The Bush administration has returned to the covert propaganda tactics of the Cold War, says Matt Welch. And In the process they’ve “forgotten one of their most potent weapons: the truth.”
In a recent essay for Reason Welch writes:
…the CIA served as what the foreign policy eminence George Kennan …once called an unofficial “Ministry of Culture.” It sent Jackson Pollock to Berlin and Dizzy Gillespie to the Middle East, funded dozens of U.S. publications, and laundered money to writers and thinkers through Time Inc. and the Ford Foundation.
These “covert ties were exposed in 1967 by the muckraking lefty magazine Ramparts”, says Welch. And now similar propaganda efforts are being exposed by the American media. The big story last year was:
…the news, first broken by the Los Angeles Times, that the Defense Department covertly owned at least one Iraqi radio station and newspaper, and has been secretly handing bags of cash to Iraqi journalists in exchange for writing pro-American articles and for running military-generated puff pieces disguised as Iraqi reporting.
Will a return to cultural propaganda methods of the Cold War work? Did they work the first time round? In a review of seven of the most important books on culture and foreign policy during the Cold War, John Brown of the
USC Center on Public Diplomacy writes:
There are basically three schools of thought about the role of culture in international relations during the Cold War. The first is that the United States, in effective and justifiable ways, used cultural — and educational — programs that helped open up and eventually bring to an end a closed, repressive society, the Soviet Union…
The second school reflects a leftist suspicion of the U.S. and its power in the world. It depicts American cultural programs in the early Cold War as covert actions of dubious morality and effectiveness that were part of the effort to roll back the Soviet Union and convert Western European elites to pro-Americanism…

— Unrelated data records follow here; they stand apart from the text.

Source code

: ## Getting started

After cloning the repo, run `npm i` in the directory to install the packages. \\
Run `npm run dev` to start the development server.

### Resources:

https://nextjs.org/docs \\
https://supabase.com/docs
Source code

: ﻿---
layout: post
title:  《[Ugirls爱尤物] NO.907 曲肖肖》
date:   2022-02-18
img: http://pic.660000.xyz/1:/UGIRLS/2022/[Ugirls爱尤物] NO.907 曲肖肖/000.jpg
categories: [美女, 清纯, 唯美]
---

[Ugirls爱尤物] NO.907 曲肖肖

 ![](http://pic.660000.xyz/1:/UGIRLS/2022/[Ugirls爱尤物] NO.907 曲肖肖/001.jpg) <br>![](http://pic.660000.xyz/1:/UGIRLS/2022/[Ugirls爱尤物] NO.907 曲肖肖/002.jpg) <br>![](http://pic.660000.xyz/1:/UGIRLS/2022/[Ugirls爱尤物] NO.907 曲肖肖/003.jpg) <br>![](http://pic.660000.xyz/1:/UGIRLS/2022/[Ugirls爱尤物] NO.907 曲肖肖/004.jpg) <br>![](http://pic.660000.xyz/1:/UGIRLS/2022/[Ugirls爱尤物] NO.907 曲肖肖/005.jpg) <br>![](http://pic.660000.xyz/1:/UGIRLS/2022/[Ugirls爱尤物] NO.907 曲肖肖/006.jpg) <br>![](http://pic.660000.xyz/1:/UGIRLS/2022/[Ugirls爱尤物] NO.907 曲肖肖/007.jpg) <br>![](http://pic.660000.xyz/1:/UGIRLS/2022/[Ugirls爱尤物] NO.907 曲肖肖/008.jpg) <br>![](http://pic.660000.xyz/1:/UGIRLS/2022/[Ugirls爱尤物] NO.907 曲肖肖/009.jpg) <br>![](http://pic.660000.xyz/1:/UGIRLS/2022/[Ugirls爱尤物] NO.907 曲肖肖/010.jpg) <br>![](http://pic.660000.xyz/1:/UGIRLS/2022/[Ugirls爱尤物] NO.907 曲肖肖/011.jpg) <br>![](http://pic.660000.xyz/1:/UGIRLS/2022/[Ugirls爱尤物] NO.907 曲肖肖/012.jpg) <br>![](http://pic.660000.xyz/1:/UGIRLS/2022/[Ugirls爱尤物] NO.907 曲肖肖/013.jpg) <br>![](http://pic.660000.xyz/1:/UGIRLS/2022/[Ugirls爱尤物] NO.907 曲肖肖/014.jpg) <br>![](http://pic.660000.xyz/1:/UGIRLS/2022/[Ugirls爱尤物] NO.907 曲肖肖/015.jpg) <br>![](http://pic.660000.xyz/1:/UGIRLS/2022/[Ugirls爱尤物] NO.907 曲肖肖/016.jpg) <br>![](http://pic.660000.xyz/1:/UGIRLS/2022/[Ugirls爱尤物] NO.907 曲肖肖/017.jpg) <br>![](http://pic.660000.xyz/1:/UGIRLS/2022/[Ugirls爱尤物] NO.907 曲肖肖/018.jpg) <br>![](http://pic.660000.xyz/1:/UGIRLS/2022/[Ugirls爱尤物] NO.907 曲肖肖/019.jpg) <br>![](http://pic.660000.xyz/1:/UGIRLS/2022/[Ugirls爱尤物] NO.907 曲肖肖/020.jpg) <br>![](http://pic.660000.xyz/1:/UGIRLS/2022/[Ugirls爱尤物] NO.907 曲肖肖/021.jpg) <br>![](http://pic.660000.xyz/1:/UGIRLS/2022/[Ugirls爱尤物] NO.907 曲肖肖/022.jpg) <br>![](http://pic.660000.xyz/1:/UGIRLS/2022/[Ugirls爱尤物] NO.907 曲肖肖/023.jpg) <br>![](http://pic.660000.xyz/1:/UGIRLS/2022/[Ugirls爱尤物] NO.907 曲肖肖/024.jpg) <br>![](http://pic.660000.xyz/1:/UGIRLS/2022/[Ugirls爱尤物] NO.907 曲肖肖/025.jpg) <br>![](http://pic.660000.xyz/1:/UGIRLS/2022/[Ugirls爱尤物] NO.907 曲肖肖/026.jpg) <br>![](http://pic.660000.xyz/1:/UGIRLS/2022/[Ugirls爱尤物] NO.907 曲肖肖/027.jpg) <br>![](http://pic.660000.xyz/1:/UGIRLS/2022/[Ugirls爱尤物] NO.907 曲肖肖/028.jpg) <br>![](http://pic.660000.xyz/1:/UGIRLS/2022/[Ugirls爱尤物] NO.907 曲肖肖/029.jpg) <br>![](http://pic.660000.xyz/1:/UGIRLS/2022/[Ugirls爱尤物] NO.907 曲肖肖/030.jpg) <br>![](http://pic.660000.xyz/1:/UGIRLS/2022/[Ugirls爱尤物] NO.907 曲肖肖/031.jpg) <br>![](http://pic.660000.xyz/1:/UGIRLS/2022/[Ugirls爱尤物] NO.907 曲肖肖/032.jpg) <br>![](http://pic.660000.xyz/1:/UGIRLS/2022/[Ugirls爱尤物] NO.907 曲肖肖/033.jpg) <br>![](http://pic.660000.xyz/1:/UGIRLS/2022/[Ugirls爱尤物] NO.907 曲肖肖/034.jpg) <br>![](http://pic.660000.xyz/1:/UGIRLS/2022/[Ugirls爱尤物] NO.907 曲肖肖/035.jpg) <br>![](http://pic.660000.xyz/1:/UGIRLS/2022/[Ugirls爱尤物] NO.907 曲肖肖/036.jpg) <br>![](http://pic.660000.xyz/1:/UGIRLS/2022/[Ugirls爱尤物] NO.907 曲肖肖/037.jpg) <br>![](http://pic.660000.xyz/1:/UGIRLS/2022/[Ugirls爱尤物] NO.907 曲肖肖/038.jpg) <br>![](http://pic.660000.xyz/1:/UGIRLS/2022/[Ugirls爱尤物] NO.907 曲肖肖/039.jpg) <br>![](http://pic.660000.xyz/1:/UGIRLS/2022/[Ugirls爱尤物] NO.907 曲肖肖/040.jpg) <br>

The third school on culture and foreign policy in the Cold War lies somewhere in between the first two. While it acknowledges the validity and success of some American cultural programs, it casts doubts on the motivations and organizational soundness of the governmental agencies supporting them.
According to Welch, the Bush administration has based its entire strategy on Interpretation No 1.
I wonder how much they’re paying Iraq the Model?
The cultural propaganda methods of the Cold War worked. That’s a good reason to use them again.
Ken, would you like it if I asked how much the Iranians are paying you?
It’s very offensive, and usually wrong, to accuse bloggers of being on someone’s payroll without any evidence, merely because you disagree with their opinions. It’s a cheap shot that says more about the accuser than the accused.
Of course, in cases like those of Oliver Willis, who openly and proudly acknowledges that he is an employee of a left-wing lobby group, such considerations are relevant.